- _Texte fourni_:
En 1866, Giuseppe Grandi obtient son premier succès, confirmé par de nombreuses récompenses qui s’enchainent. En 1871, il réalise pour le tribunal de Milan une statue monumentale du grand juriste milanais des Lumières Cesare Beccaria (1738-1749) qui assoit sa réputation. En 1881, il remporte le concours ouvert par la ville de Milan pour orner la piazza di Porta Vittoria d’un monument qui célèbrerait les Cinque Giornate *. Il y travaille quatorze années durant, mais meurt le 30 novembre 1894, le laissant pas tout à fait achevé…
Giuseppe Grandi
*Les Cinque Giornati, les Cinq Jours (18 au 22 mars 1848) font référence au mouvement insurrectionnel qui souleva la ville de Milan, au Printemps 1848 pour libérer Milan de l’occupation autrichienne et s’est soldé par la victoire des Milanais. Cet épisode constitue un épisode majeur de l’unification italienne.
À partir des années 1860 prend forme, dans le nord de l’Italie, en particulier à Milan, un mouvement artistique, la Scapigliatura, en réaction au romantisme, mais aussi et surtout en rebellion contre la politique italienne du Risorgimento (mouvement spirituel et idéologique qui naît en Italie à la fin du 18ème siècle et qui mène l’Italie à une conscience politique et une volonté de crée une unité politique et un état et qui aboutit, le 17 mars 1861 à la proclamation du Royaume d’Italie), et contre le conformisme et l’hypocrisie d’une société jugée « bourgeoise ».

- _Section des données_:
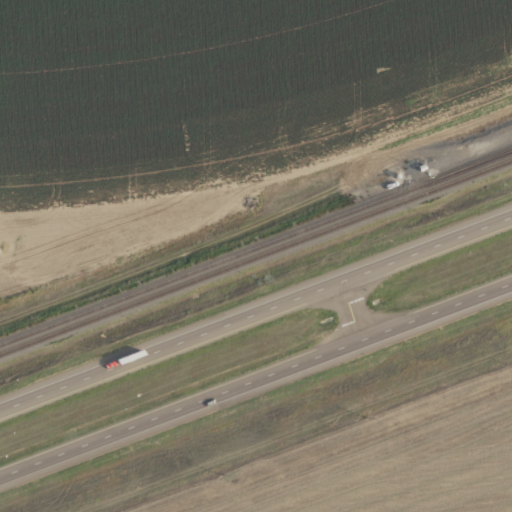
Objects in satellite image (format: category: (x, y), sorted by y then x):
railway: (471, 162)
railway: (256, 245)
railway: (256, 255)
road: (256, 312)
road: (256, 378)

- _Consigne 1_: Dans le texte sur Giuseppe Grandi, à quoi le mouvement de la Scapigliatura s'oppose-t-il ? Répondez en une à trois phrases.
- _Consigne 2_: Poursuivez le texte sur Giuseppe Grandi à partir de sa dernière phrase.

- _Résultat 1_: La Scapigliatura naît en réaction au romantisme, mais surtout en rébellion contre la politique italienne du Risorgimento. Elle s'élève aussi contre le conformisme et l'hypocrisie d'une société jugée « bourgeoise ».

- _Résultat 2_:
Les Scapigliati (que l’on traduit, les «échevelés ») tiennent leur nom de leur aspect débraillé et rebelle, de leur volonté de vivre en marge de la société de manière parfois tellement non conventionnelle qu’ils sont dans une grande misère qui les fait mourir très prématurément. Ils abhorent à la bourgeoisie un cuisant mépris. Ils expriment un virulent scepticisme pour le progrès technologique, critiquent le développement capitaliste industriel. Les Scapigliati, qui trouvent leur équivlent en France chez les artistes bohèmes.
Le romancier Cletto Arrighi (pseudonyme de Carlo Righetti, 1830-1906) décrit dans son roman « La Scapigliatura », ce mouvement artistique si particulier. La Scapigliatura, écrit donc Cletto Arighi, rassemble des individus des deux sexes âgés de vingt à trente-cinq ans ; quasiment toujours d’une grande ingéniosité, en avance sur leur époque, indépendants comme l’aigle des Alpes, prêts pour le bien comme pour le mal, agités, troublés, turbulents.
Ce mouvement fait de nombreux émules dans le domaine littéraire Emilio Praga (1839-1875), Arrigo Boito (1842-1918), Carlo Dossi (1849-1910, Iginio Ugo Tarchetti (1839-1869) ou Vittorio Imbriani (1840-1886), mais touche également la sculpture, avec Giuseppe Grandi, mais aussi la peinture avec Mosè Bianchi (1840-1904) et Tranquillo Cremona (1837-1878). Le compositeur Giuseppe Verdi (1858-1924) en subit également les influences, notamment dans son opéra La Bohème, dont le livret est rédigé par l’écrivain français Henry Murger (1822-1861), chantre de la version française des Scapigliati.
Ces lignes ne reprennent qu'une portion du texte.